To really embrace the full and challenging definition of quality set out in the 'High Quality Care for All', it must be recognised that high-quality care requires high-quality workplaces, with commissioners and providers aiming to be employers of choice.
Rights, pledges, expectations and responsibilities
The Handbook sets out our vision of the rights, pledges, expectations and legal duties that staff and employers can expect. These exist on two levels - the organisational and the personal.
At an organisational level, the NHS staff survey provides a key tool through which staff can express their views and offer feedback about their organisation as a whole. The Handbook should provide useful information to allow staff to consider their responses to any surveys.
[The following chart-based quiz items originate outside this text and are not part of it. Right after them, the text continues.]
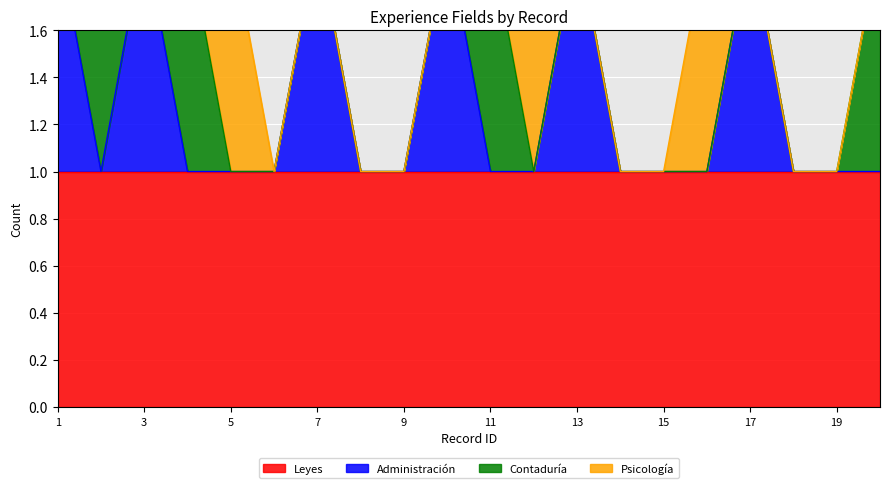

True or false: Contaduría has a value of 0 at 10.

False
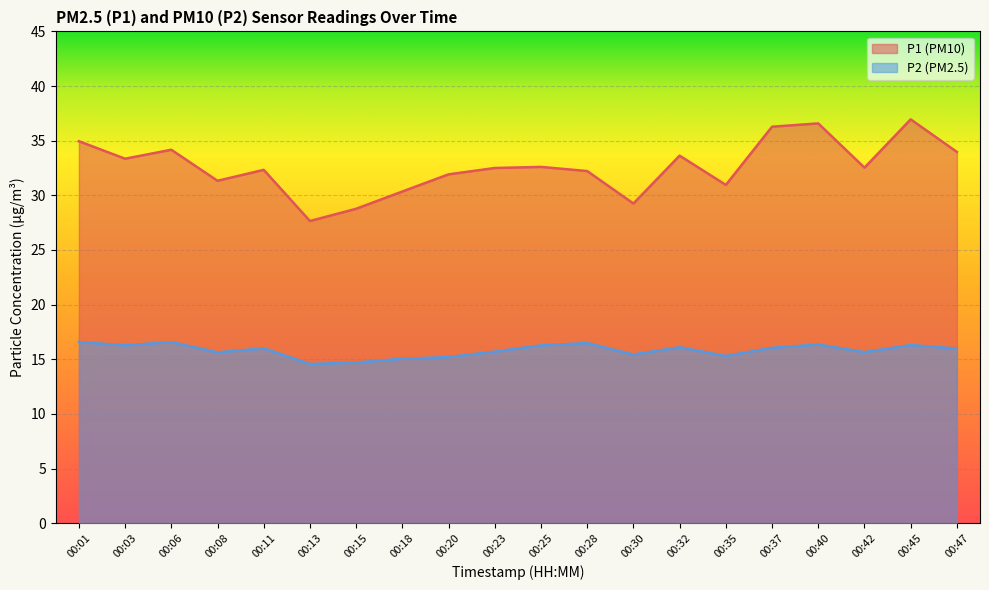

What is the minimum value for P2?

14.6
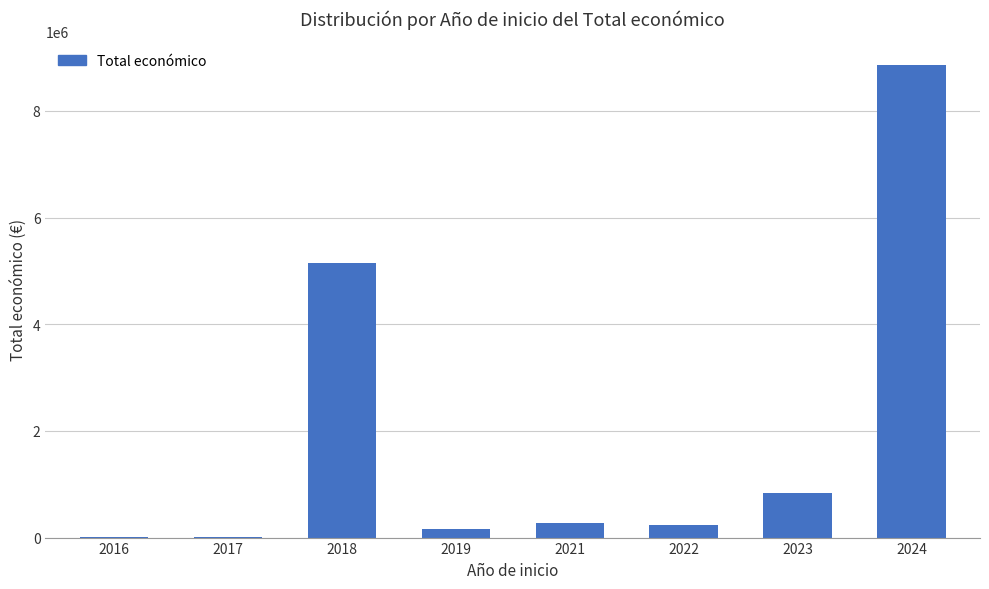

The value at 2023 is 1173980. True or false?

False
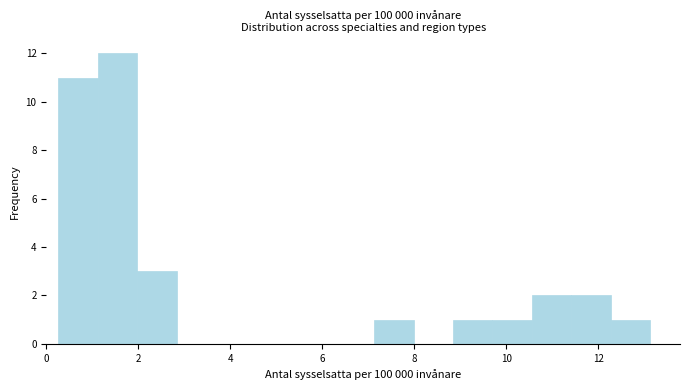

Reading left to right, list every bar in this chart as the range it spans on the x-axis followed by its height. Neither the bar edges nor the heights are printed on the chart, so give them approximately, as read against the axes.

0.2 to 1.2: 11
1.2 to 2.0: 12
2.0 to 2.8: 3
2.8 to 3.6: 0
3.6 to 4.6: 0
4.6 to 5.4: 0
5.4 to 6.2: 0
6.2 to 7.2: 0
7.2 to 8.0: 1
8.0 to 8.8: 0
8.8 to 9.6: 1
9.6 to 10.6: 1
10.6 to 11.4: 2
11.4 to 12.2: 2
12.2 to 13.2: 1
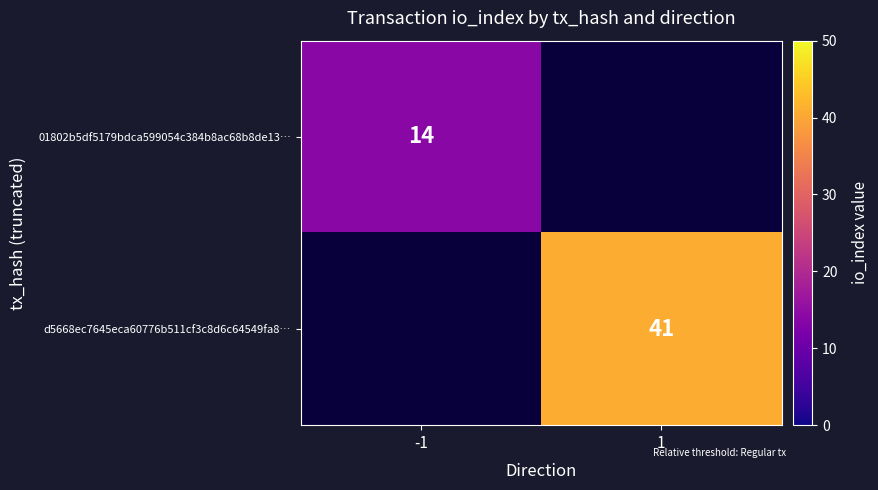

True or false: 01802b5df5179bdca599054c384b8ac68b8de13… has a value of 14 at -1.

True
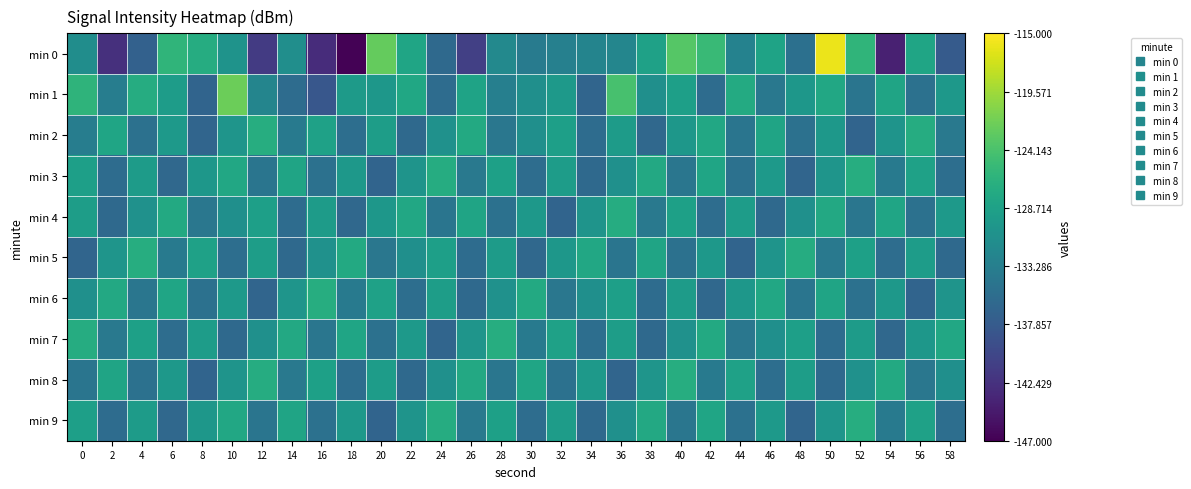

Reading right to left, transcribe all the data shown in this chart.

min 0: 58=-137.8	56=-128.2	54=-144.1	52=-126.1	50=-116.0	48=-135.2	46=-128.4	44=-132.8	42=-125.3	40=-123.4	38=-128.6	36=-132.3	34=-132.5	32=-133.0	30=-133.7	28=-131.9	26=-140.9	24=-136.1	22=-128.2	20=-122.5	18=-146.8	16=-142.9	14=-131.1	12=-141.4	10=-130.6	8=-127.2	6=-126.1	4=-137.1	2=-142.5	0=-131.3
min 1: 58=-129.9	56=-135.1	54=-128.3	52=-134.6	50=-127.8	48=-130.0	46=-134.2	44=-127.5	42=-135.7	40=-128.9	38=-131.1	36=-124.3	34=-136.6	32=-129.8	30=-131.0	28=-133.2	26=-128.5	24=-135.7	22=-127.9	20=-130.1	18=-129.6	16=-138.3	14=-135.6	12=-132.4	10=-122.2	8=-136.7	6=-129.3	4=-127.2	2=-133.4	0=-126.2
min 2: 58=-134.0	56=-127.2	54=-130.5	52=-136.7	50=-129.9	48=-135.1	46=-128.3	44=-134.6	42=-127.8	40=-130.0	38=-136.2	36=-129.5	34=-135.7	32=-128.9	30=-131.1	28=-134.3	26=-127.6	24=-130.8	22=-136.0	20=-129.2	18=-135.5	16=-128.7	14=-133.9	12=-127.1	10=-130.3	8=-136.6	6=-129.8	4=-135.0	2=-128.2	0=-133.5
min 3: 58=-135.5	56=-128.7	54=-133.9	52=-127.1	50=-130.3	48=-136.6	46=-129.8	44=-135.0	42=-128.2	40=-134.5	38=-127.7	36=-130.9	34=-136.1	32=-129.3	30=-135.6	28=-128.8	26=-134.0	24=-127.2	22=-130.5	20=-136.7	18=-129.9	16=-135.1	14=-128.3	12=-134.6	10=-127.8	8=-130.0	6=-136.2	4=-129.5	2=-135.7	0=-128.9
min 4: 58=-129.8	56=-135.0	54=-128.2	52=-134.5	50=-127.7	48=-130.9	46=-136.1	44=-129.3	42=-135.6	40=-128.8	38=-134.0	36=-127.2	34=-130.5	32=-136.7	30=-129.9	28=-135.1	26=-128.3	24=-134.6	22=-127.8	20=-130.0	18=-136.2	16=-129.5	14=-135.7	12=-128.9	10=-131.1	8=-134.3	6=-127.6	4=-130.8	2=-136.0	0=-129.2
min 5: 58=-136.1	56=-129.3	54=-135.6	52=-128.8	50=-134.0	48=-127.2	46=-130.5	44=-136.7	42=-129.9	40=-135.1	38=-128.3	36=-134.6	34=-127.8	32=-130.0	30=-136.2	28=-129.5	26=-135.7	24=-128.9	22=-131.1	20=-134.3	18=-127.6	16=-130.8	14=-136.0	12=-129.2	10=-135.5	8=-128.7	6=-133.9	4=-127.1	2=-130.3	0=-136.6
min 6: 58=-130.5	56=-136.7	54=-129.9	52=-135.1	50=-128.3	48=-134.6	46=-127.8	44=-130.0	42=-136.2	40=-129.5	38=-135.7	36=-128.9	34=-131.1	32=-134.3	30=-127.6	28=-130.8	26=-136.0	24=-129.2	22=-135.5	20=-128.7	18=-133.9	16=-127.1	14=-130.3	12=-136.6	10=-129.8	8=-135.0	6=-128.2	4=-134.5	2=-127.7	0=-130.9
min 7: 58=-127.8	56=-130.0	54=-136.2	52=-129.5	50=-135.7	48=-128.9	46=-131.1	44=-134.3	42=-127.6	40=-130.8	38=-136.0	36=-129.2	34=-135.5	32=-128.7	30=-133.9	28=-127.1	26=-130.3	24=-136.6	22=-129.8	20=-135.0	18=-128.2	16=-134.5	14=-127.7	12=-130.9	10=-136.1	8=-129.3	6=-135.6	4=-128.8	2=-134.0	0=-127.2
min 8: 58=-131.1	56=-134.3	54=-127.6	52=-130.8	50=-136.0	48=-129.2	46=-135.5	44=-128.7	42=-133.9	40=-127.1	38=-130.3	36=-136.6	34=-129.8	32=-135.0	30=-128.2	28=-134.5	26=-127.7	24=-130.9	22=-136.1	20=-129.3	18=-135.6	16=-128.8	14=-134.0	12=-127.2	10=-130.5	8=-136.7	6=-129.9	4=-135.1	2=-128.3	0=-134.6
min 9: 58=-135.5	56=-128.7	54=-133.9	52=-127.1	50=-130.3	48=-136.6	46=-129.8	44=-135.0	42=-128.2	40=-134.5	38=-127.7	36=-130.9	34=-136.1	32=-129.3	30=-135.6	28=-128.8	26=-134.0	24=-127.2	22=-130.5	20=-136.7	18=-129.9	16=-135.1	14=-128.3	12=-134.6	10=-127.8	8=-130.0	6=-136.2	4=-129.5	2=-135.7	0=-128.9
More and more organisations are using their survey findings to influence the way in which things are done locally and to address staff concerns. The Care Quality Commission will use the staff survey as a measure of staff satisfaction, and will include this in its annual report on trusts.
At a personal level, the information in the Handbook should provide a framework for discussions amoung individual members of staff and with their line managers, informing and enabling discussions on service improvement, team working, performance management, training and development. It is always better to discuss and resolve issues quickly. Staff should speak to a member of the management team or seek support from a colleague; options such as mediation should also be explored if problems persist. The Handbook is designed to be a useful reference tool and is not intended to provide any new grounds for individual grievances or litigation.